• [やること]
AI時代の施術者についての課題文から、「そして、AI時代に残る価値とは何か。」を含む語句で始まり「一定の手順を学べば、ある程度の施術は可能になりました。」で終わる部分を一字一句変えずに書き写してください。

• [課題文]
■ 01. AI時代に残る、手で判断する仕事
近年、AIが急速に進化する時代へと入りました。
文章も、画像も、分析も、
ある程度の“正解”はすぐに導き出せるようになっています。
では――
身体に触れる仕事はどうなるのでしょうか。
施術者とは何か。
療術師とは何か。
そして、AI時代に残る価値とは何か。
今日はそこを整理してみます。
■ 02. 施術者とは何か?
施術者とは、身体に触れ、状態を見立て、整える人。
整体、エステ、リラクゼーション。
分野は違っても共通しているのは、
「手で働きかける」という点です。
近年はマニュアル化が進み、
一定の手順を学べば、ある程度の施術は可能になりました。
これは、どの地域にも入口が広がったという意味では、
業界にとってプラスです。
背中が曲がったおばあちゃんの姿も、
最近はあまり見かけなくなりました。
しかし同時に、
「型通りにできること」と「身体を読めること」は、
同じではありません。
同じ動作でも、
触れている身体は一人ひとり違います。

その違いを感じ取れるかどうか。
ここに、手技の深さがあります。
■ 03. 療術師とは何か?
では、療術師とは何でしょうか。

保存データ
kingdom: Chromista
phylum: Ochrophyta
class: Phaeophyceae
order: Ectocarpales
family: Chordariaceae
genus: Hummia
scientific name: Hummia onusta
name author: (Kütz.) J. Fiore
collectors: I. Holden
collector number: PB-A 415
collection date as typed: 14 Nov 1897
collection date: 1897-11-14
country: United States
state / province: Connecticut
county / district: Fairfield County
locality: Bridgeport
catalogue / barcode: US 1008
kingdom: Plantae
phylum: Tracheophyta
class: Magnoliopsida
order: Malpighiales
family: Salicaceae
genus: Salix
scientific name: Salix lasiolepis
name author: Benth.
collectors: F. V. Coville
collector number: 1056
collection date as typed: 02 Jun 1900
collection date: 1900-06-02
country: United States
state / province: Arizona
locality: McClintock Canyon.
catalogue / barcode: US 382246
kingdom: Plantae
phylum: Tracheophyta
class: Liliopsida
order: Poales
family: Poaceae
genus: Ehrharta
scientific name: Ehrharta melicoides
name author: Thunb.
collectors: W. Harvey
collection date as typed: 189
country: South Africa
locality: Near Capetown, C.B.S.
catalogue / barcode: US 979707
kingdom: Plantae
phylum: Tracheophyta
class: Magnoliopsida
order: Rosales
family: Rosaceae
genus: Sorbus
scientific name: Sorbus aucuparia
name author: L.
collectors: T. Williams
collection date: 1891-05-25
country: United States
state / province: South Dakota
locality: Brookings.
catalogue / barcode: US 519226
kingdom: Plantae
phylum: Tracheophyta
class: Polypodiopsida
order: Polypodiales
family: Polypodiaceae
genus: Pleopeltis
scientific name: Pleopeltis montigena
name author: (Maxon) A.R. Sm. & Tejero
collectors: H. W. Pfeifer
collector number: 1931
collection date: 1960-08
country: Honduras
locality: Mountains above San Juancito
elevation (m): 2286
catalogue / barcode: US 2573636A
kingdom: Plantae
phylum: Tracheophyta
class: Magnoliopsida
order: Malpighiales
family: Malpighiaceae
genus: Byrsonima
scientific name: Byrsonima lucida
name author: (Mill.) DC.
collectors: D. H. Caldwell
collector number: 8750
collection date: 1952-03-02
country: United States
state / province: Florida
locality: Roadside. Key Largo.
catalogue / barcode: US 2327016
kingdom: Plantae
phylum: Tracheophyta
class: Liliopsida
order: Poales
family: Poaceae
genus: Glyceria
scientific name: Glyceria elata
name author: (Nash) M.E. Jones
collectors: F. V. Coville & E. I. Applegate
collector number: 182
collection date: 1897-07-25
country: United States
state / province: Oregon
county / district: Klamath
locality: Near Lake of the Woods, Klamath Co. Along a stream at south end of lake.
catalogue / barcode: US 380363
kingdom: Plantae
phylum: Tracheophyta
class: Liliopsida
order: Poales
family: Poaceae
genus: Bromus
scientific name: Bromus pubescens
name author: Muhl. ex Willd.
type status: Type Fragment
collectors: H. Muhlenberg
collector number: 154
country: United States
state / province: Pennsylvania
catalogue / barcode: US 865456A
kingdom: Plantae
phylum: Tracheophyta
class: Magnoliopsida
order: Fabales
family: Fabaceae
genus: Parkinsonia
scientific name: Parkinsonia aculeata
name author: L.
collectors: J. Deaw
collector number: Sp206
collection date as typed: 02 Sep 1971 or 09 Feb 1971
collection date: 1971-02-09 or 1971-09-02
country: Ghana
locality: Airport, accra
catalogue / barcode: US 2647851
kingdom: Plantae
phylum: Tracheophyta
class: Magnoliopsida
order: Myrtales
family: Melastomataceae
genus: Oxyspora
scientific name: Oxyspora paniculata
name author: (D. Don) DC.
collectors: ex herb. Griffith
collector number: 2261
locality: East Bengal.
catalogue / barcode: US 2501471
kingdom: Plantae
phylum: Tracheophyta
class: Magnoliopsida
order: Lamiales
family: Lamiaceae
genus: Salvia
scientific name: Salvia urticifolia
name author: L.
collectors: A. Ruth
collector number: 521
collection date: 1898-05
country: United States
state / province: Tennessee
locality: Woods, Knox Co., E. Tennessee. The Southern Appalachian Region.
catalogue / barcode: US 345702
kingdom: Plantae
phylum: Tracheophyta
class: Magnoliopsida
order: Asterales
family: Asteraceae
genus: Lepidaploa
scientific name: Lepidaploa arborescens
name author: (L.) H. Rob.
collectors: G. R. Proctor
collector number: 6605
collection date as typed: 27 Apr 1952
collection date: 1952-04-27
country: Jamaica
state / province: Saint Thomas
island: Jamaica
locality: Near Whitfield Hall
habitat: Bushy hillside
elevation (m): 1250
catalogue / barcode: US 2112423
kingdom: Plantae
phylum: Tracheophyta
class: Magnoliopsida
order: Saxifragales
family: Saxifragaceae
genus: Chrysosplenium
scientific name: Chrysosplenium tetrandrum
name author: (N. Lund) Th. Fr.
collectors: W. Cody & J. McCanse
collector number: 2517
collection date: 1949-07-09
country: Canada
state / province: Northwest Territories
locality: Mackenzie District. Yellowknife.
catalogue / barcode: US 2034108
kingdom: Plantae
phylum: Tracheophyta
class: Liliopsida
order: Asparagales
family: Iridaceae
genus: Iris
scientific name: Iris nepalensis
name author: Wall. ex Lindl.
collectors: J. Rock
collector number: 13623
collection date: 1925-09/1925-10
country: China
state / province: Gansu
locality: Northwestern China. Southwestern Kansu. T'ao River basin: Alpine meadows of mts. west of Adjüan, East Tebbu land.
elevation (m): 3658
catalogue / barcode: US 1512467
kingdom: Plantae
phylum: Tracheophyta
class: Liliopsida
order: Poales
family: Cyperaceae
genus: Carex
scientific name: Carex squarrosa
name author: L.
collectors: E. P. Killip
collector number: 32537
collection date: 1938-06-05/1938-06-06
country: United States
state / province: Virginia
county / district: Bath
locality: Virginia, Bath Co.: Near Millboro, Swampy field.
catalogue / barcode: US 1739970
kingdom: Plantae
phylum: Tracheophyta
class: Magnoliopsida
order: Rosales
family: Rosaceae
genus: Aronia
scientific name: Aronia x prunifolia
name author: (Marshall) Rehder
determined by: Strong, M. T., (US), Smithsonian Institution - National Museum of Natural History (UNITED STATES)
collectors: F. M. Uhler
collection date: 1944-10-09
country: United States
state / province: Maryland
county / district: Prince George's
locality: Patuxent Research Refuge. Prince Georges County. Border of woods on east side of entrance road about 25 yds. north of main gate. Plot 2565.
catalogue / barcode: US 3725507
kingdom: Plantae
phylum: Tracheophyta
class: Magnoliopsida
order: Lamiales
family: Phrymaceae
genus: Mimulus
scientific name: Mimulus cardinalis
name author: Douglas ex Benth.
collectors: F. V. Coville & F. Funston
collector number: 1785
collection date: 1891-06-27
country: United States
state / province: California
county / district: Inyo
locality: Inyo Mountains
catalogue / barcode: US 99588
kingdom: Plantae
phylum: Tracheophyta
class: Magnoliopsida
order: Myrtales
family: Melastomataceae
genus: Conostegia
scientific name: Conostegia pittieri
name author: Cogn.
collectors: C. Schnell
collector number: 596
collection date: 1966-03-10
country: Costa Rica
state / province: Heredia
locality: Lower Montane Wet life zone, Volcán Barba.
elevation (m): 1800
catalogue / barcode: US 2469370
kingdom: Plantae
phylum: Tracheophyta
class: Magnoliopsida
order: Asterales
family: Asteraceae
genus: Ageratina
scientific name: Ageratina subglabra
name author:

• [解答例]
そして、AI時代に残る価値とは何か。
今日はそこを整理してみます。
■ 02. 施術者とは何か?
施術者とは、身体に触れ、状態を見立て、整える人。
整体、エステ、リラクゼーション。
分野は違っても共通しているのは、
「手で働きかける」という点です。
近年はマニュアル化が進み、
一定の手順を学べば、ある程度の施術は可能になりました。